EXERCISE TEXT:
Content starts

We used an auxiliary function to compare the first two elements of *xs*; if *xs* has only one element, it is returned as both the minimum and maximum. We also used an auxiliary function to drop the first two elements from a list, or to drop the first element from a list of only one element.

Next we consider the second program, noting that it is an error if there are less than two elements in the input. We re-use the pairing strategy from the first program. We take the first two elements of the list, sorted, as the first minimum and second minimum and also the second maximum and first maximum. Then for each pair we compare the smaller item to the second minimum, and if it’s less then compare it to the first minimum, replacing the first and/or second minimum as appropriate; likewise the maximums. Note the special handling for odd-length inputs:

`(define (second-min-max xs)`

(if (or (null? xs) (null? (cdr xs)))

(error 'second-min-max "insufficient input")

(call-with-values (lambda () (sort2 xs))

(lambda (mn mx)

(let ((mn1 mn) (mn2 mx) (mx2 mn) (mx1 mx))

(do ((xs (drop2 xs) (drop2 xs)))

((null? xs) (list mn2 mx2))

Content ends

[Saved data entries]
Content starts

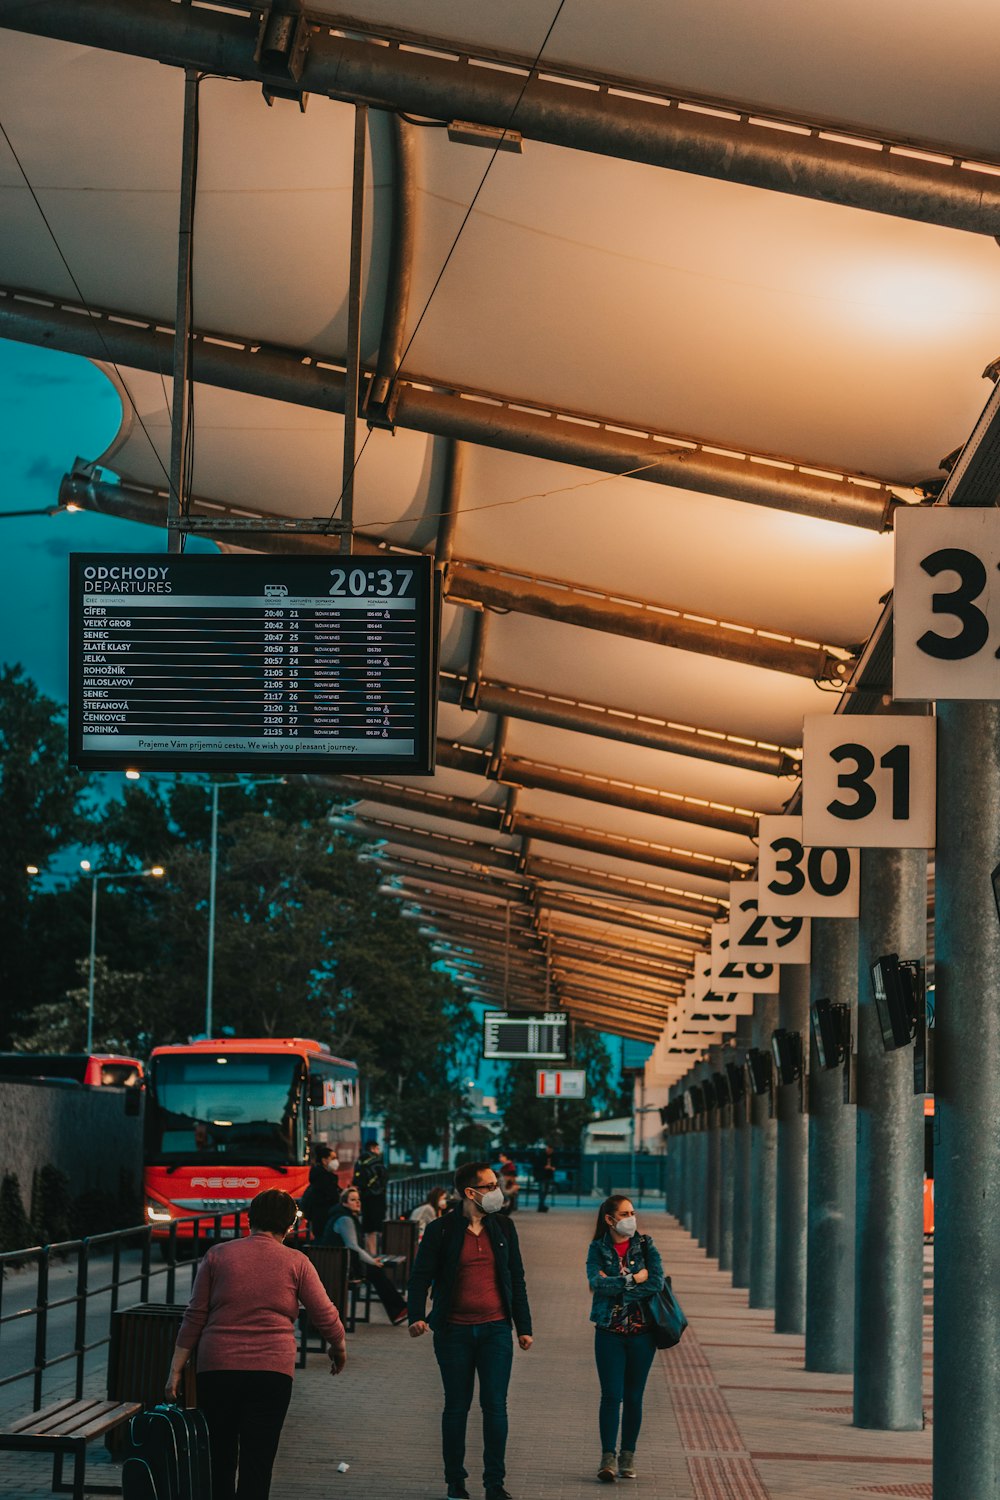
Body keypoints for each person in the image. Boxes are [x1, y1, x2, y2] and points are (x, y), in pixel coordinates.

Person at [164, 1188, 347, 1500]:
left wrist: (175, 1371)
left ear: (249, 1220)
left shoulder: (217, 1256)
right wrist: (338, 1347)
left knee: (219, 1456)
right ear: (290, 1226)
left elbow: (194, 1315)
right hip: (271, 1373)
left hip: (217, 1369)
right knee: (258, 1461)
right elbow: (324, 1311)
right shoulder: (296, 1262)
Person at [408, 1160, 533, 1500]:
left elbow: (516, 1278)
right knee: (456, 1407)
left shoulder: (504, 1228)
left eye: (497, 1185)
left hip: (495, 1330)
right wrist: (417, 1315)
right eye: (491, 1186)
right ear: (470, 1192)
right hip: (453, 1333)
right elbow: (420, 1277)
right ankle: (455, 1482)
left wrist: (524, 1326)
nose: (498, 1191)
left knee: (495, 1406)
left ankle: (495, 1484)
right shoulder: (442, 1230)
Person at [586, 1195, 664, 1483]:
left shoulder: (646, 1245)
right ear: (610, 1219)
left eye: (633, 1212)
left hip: (643, 1334)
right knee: (611, 1396)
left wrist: (617, 1288)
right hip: (609, 1333)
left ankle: (627, 1456)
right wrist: (632, 1280)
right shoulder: (597, 1248)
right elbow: (595, 1283)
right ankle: (608, 1456)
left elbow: (656, 1281)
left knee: (633, 1397)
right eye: (626, 1213)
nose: (632, 1217)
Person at [321, 1184, 408, 1324]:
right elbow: (353, 1246)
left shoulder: (346, 1216)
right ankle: (399, 1309)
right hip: (340, 1266)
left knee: (376, 1272)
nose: (357, 1202)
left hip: (341, 1262)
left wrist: (371, 1259)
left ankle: (399, 1310)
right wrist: (372, 1261)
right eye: (353, 1200)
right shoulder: (345, 1219)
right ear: (344, 1203)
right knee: (376, 1272)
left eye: (358, 1199)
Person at [353, 1138, 388, 1254]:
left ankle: (369, 1253)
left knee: (368, 1229)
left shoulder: (360, 1161)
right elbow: (384, 1178)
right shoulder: (377, 1162)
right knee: (377, 1228)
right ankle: (377, 1254)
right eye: (377, 1148)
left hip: (365, 1198)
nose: (379, 1151)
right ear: (373, 1148)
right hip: (377, 1198)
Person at [300, 1142, 341, 1240]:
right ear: (324, 1161)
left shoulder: (320, 1175)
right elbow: (332, 1195)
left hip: (321, 1217)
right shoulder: (322, 1178)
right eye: (333, 1158)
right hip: (322, 1217)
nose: (336, 1161)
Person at [536, 1144, 556, 1212]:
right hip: (542, 1176)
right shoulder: (542, 1156)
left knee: (546, 1190)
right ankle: (541, 1205)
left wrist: (553, 1167)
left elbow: (556, 1164)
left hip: (549, 1175)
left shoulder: (553, 1157)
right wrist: (544, 1167)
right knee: (542, 1190)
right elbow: (537, 1165)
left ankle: (542, 1205)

Content ends

WORK INSTRUCTIONS:
Reproduce the passage on finding minimums and maximums from "We used an auxiliary" to "only one element.".

RESULT:
We used an auxiliary function to compare the first two elements of *xs*; if *xs* has only one element, it is returned as both the minimum and maximum. We also used an auxiliary function to drop the first two elements from a list, or to drop the first element from a list of only one element.